▸ **Work instruction 1**
According to the Indian Reservation album extract, on what date did the title track reach No. 1 in the U.S.?
▸ **Work instruction 2**
Continue the Indian Reservation album extract from the point at which it stops.

───── Page extract ─────

Studio album by Paul Revere and the Raiders
- Released: May 1971
- Label: Columbia
- Producer: Mark Lindsay

Paul Revere and the Raiders chronology
| Collage (1970) | Indian Reservation (1971) | Country Wine (1972) |

= Indian Reservation (album) =

Indian Reservation is the thirteenth studio album by Paul Revere and the Raiders (listed as "The Raiders" on the sleeve), released in 1971.

Professional ratings
Review scores
| Source | Rating |
| AllMusic | Star |

==Background==
The album is best known for the title track, which reached No. 1 in the U.S. on July 24, becoming the first and only number-one hit of (Paul Revere &) the Raiders. In Canada, the song peaked at No. 2 for four weeks. The single spent a total of 22 weeks on the Billboard Hot 100 chart.

==Production==
The album contains nine cover songs and one original, "The Turkey", written by Mark Lindsay, with backing by his own band, Instant Joy.

───── Dataset excerpts ─────

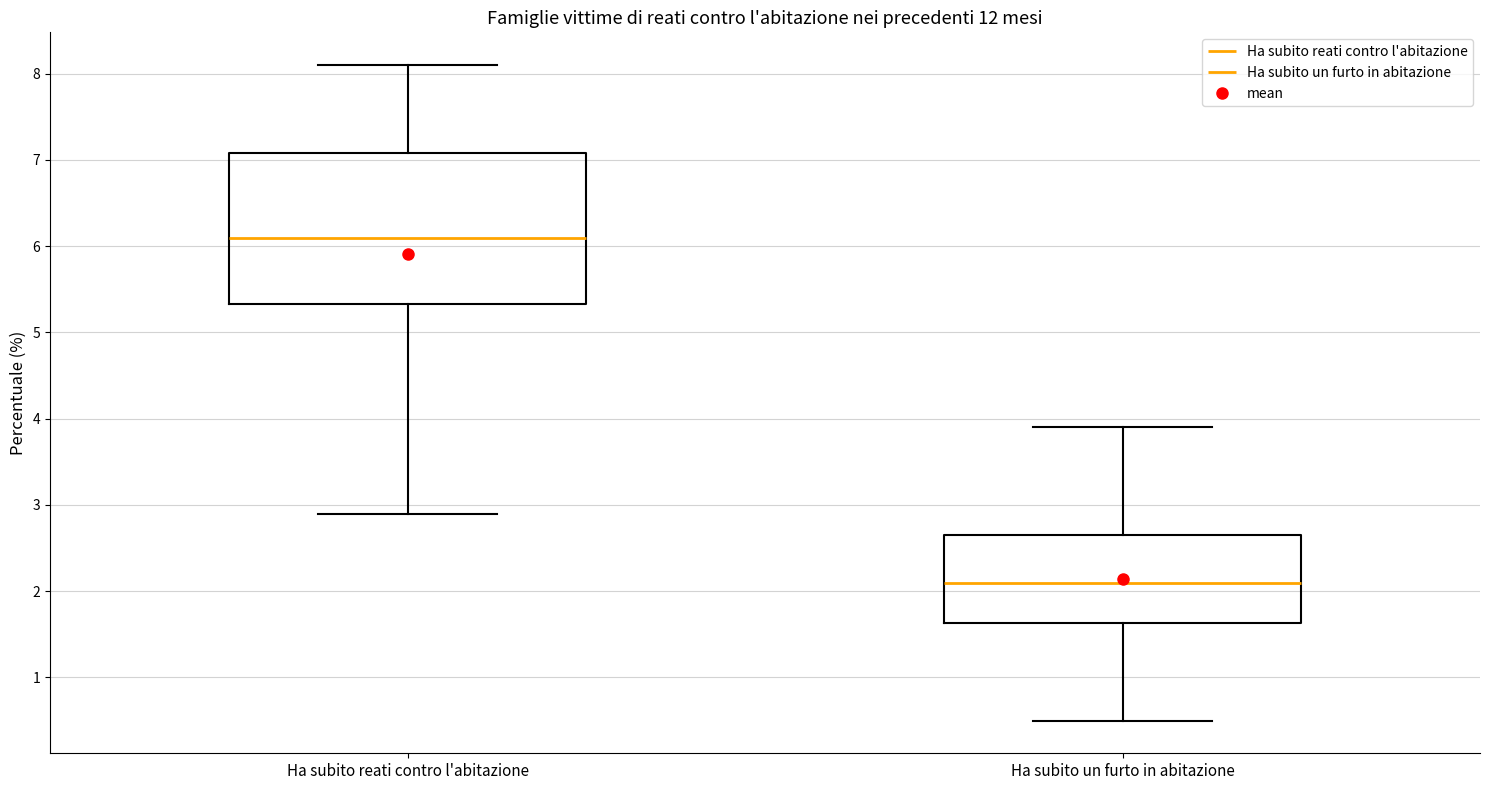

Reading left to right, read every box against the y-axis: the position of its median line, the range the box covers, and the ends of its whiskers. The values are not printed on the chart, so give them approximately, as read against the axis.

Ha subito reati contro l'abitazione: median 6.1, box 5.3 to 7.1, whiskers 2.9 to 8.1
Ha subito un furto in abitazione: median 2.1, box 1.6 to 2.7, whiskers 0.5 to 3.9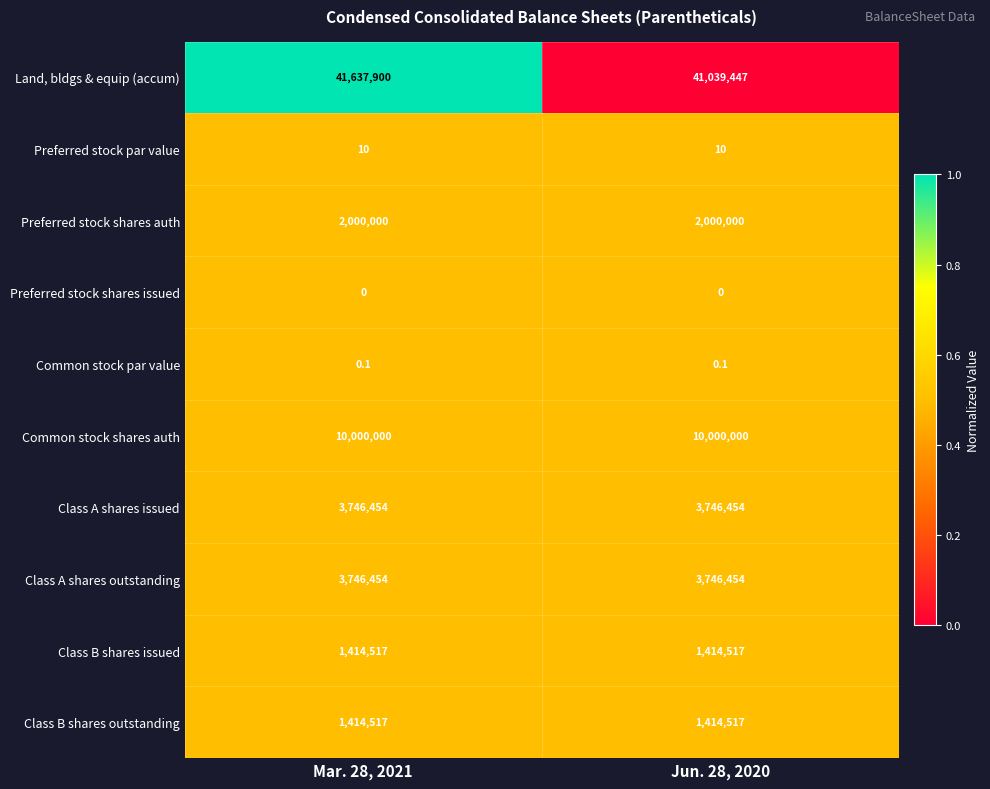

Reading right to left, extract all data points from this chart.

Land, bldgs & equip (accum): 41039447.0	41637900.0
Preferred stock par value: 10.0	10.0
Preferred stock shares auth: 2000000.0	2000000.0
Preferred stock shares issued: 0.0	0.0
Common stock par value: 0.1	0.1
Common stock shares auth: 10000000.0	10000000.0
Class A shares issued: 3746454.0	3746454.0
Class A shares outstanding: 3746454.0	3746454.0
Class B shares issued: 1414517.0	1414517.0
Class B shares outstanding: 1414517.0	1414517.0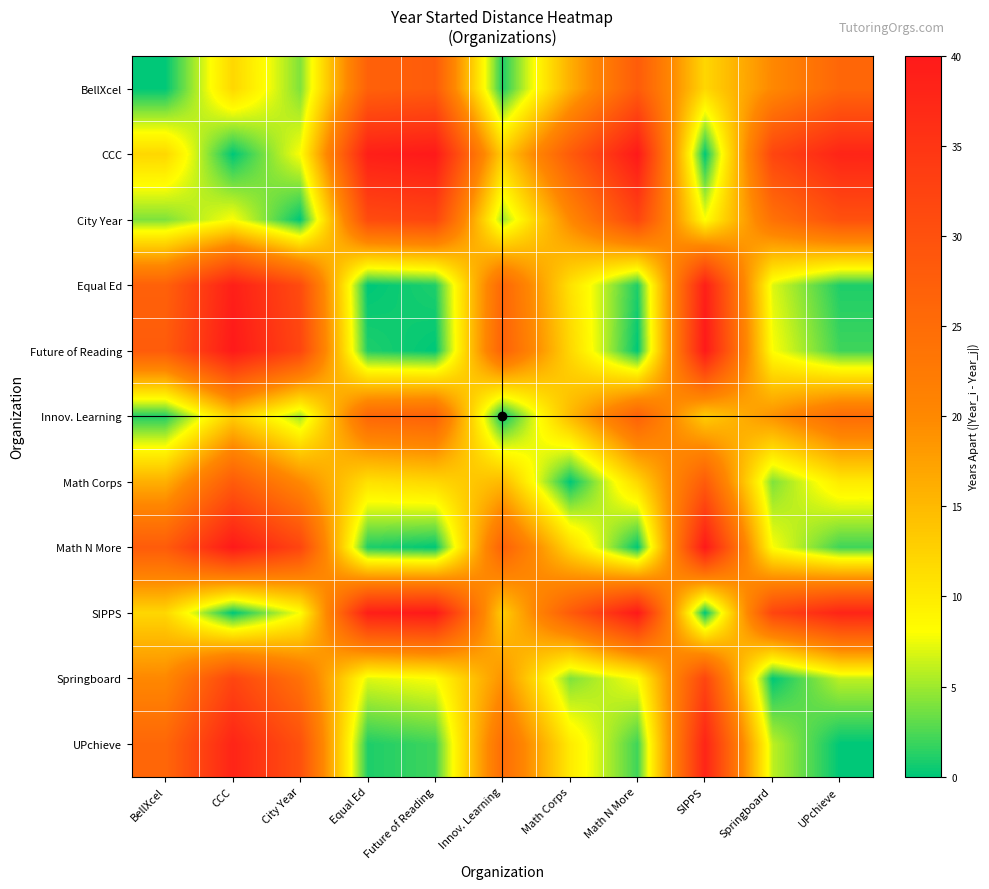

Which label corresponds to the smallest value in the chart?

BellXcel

─────

▸ **Answer box 1**
July 24.

▸ **Answer box 2**
Columbia also released a quadrophonic version of the album (CQ 30678).

This album (with the Hard 'N' Heavy (with Marshmallow) album) was remastered from the original analogue tapes by Michael J. Dutton and reissued in 2019 by Dutton Vocalion in hybrid multi-channel SACD format.

==Track listing==
===Side 1===
1. "Indian Reservation (The Lament of the Cherokee Reservation Indian)" (John D. Loudermilk)
2. "The Shape of Things to Come" (Barry Mann, Cynthia Weil)
3. "Prince of Peace" (Leon Russell, Greg Dempsey)
4. "Heaven Help Us All" (Ron Miller)
5. "Take Me Home" (Terry Melcher)

===Side 2===
1. "Just Remember You're My Sunshine" (Mike Settle)
2. "Come In, You'll Get Pneumonia" (Harry Vanda, George Young, Tony Cahill)
3. "Eve of Destruction" (P. F. Sloan)
4. "Birds of a Feather" (Joe South)
5. "The Turkey" (Mark Lindsay)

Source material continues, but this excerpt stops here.